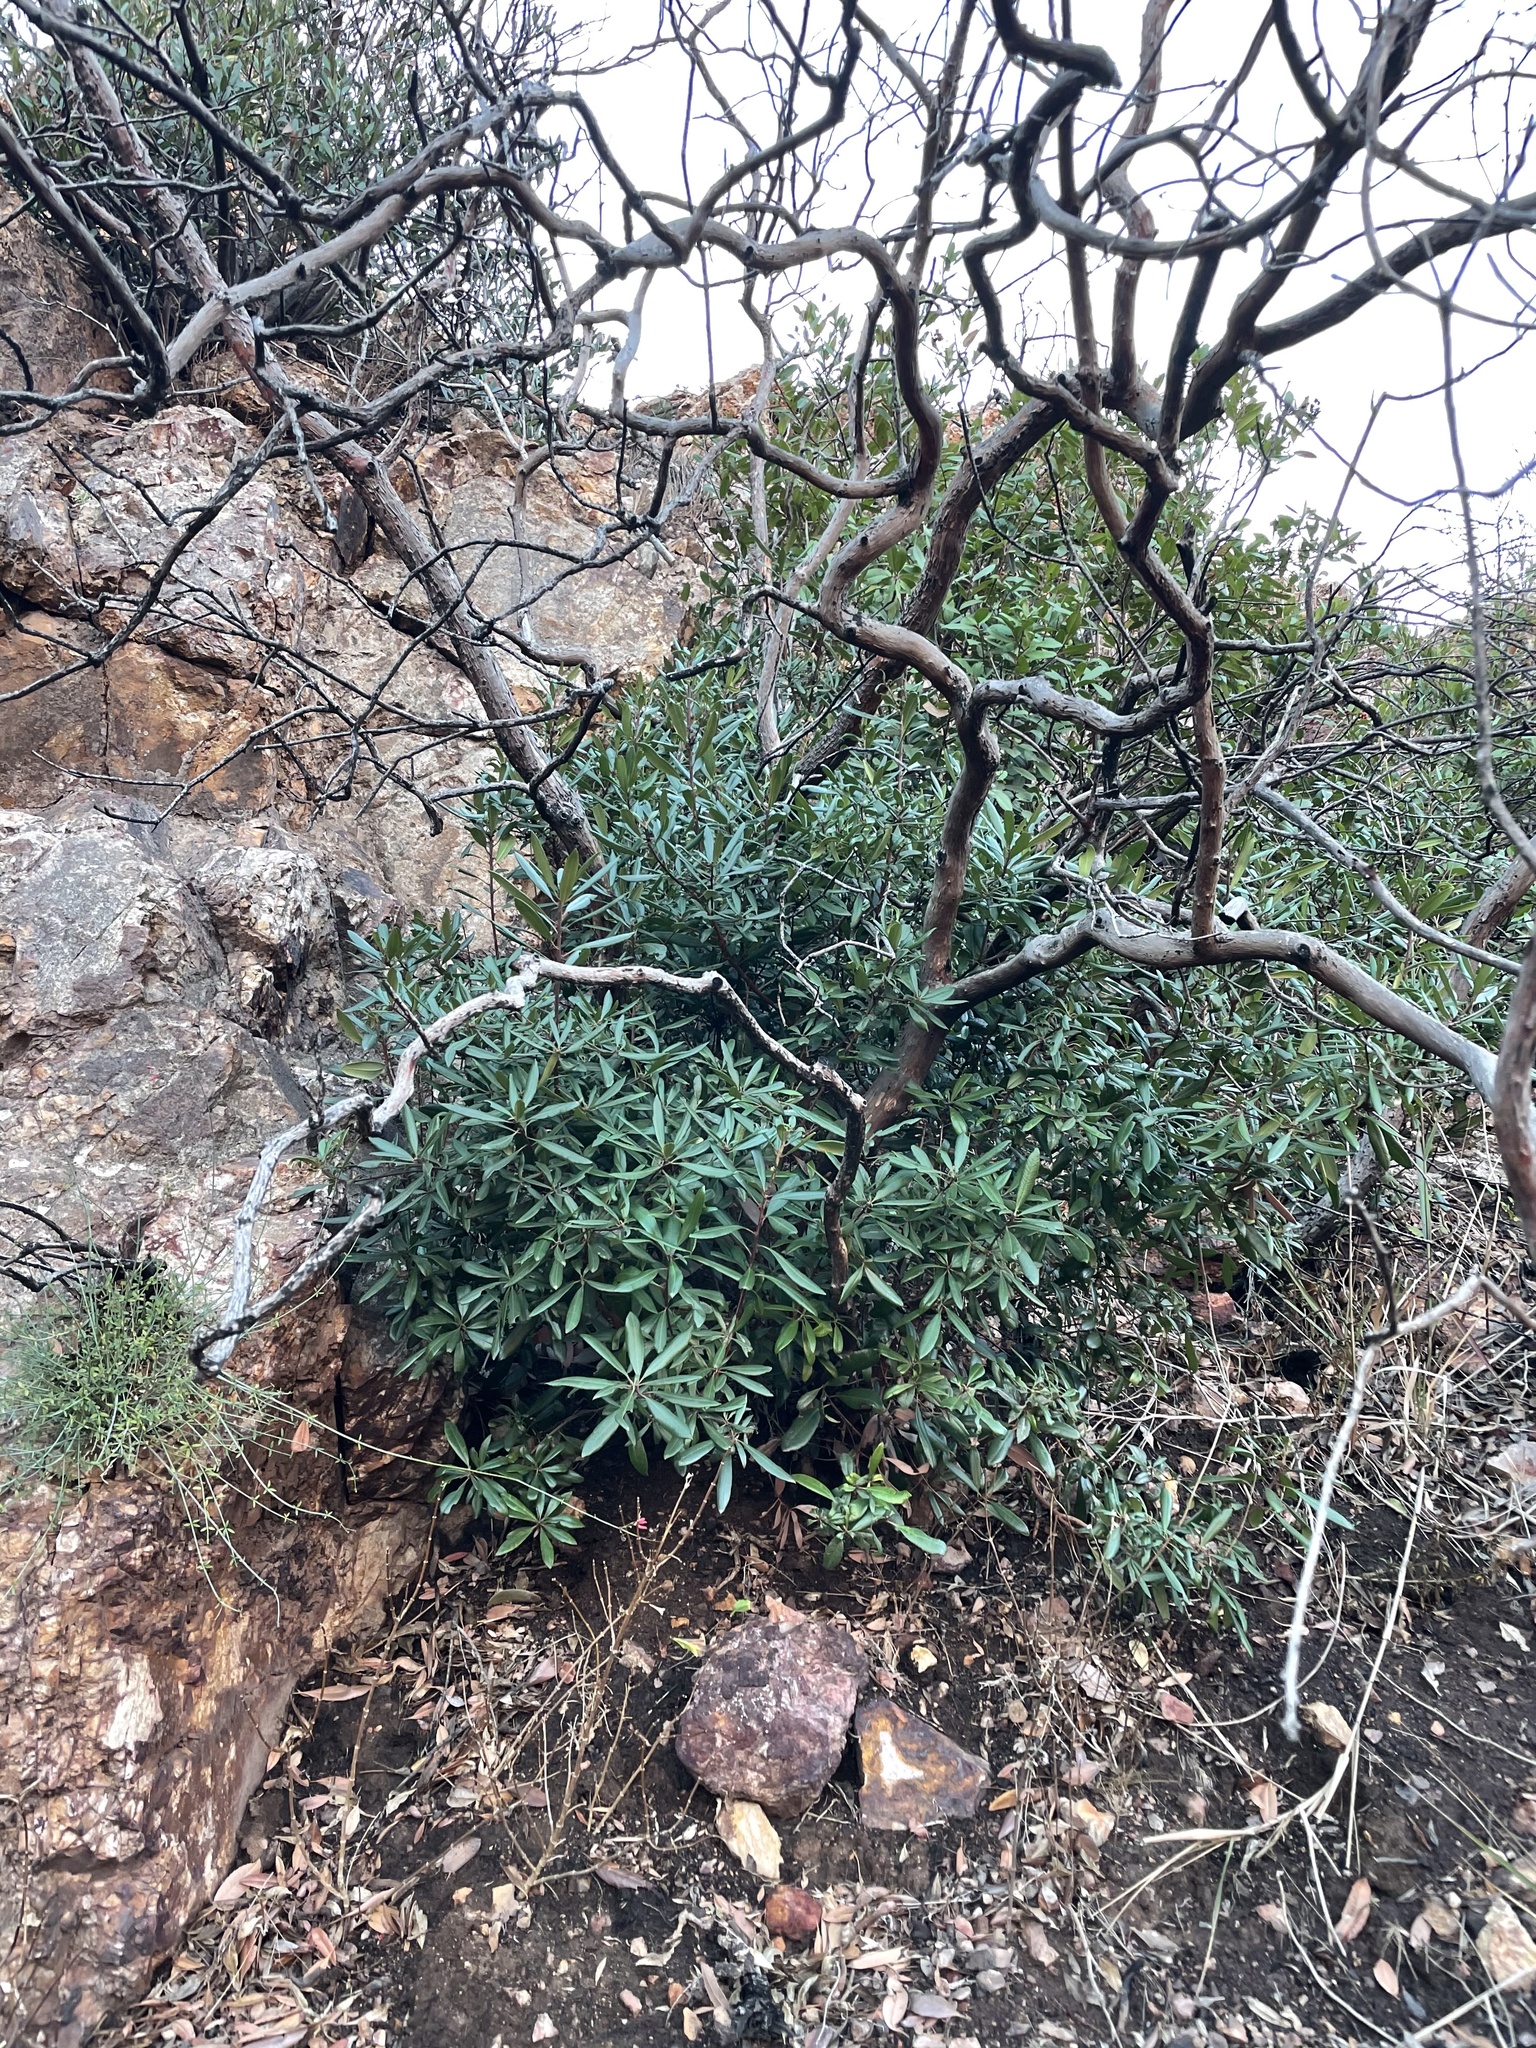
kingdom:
---
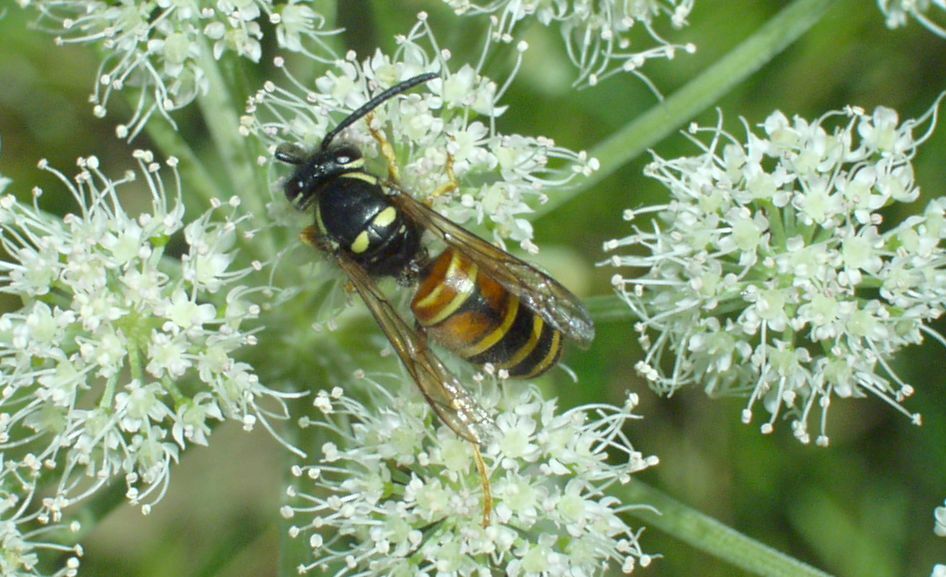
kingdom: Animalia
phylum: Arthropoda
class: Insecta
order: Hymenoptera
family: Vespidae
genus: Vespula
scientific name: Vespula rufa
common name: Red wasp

▶ _What is expected_
Put the lines of the listing into a JSON list of strings, one string per line, starting with the line containing "class: Insecta" and running down to the line containing "common name: Red wasp". Include both of those lines and leave out any blank lines.

▶ _The answer_
[
  "class: Insecta",
  "order: Hymenoptera",
  "family: Vespidae",
  "genus: Vespula",
  "scientific name: Vespula rufa",
  "common name: Red wasp"
]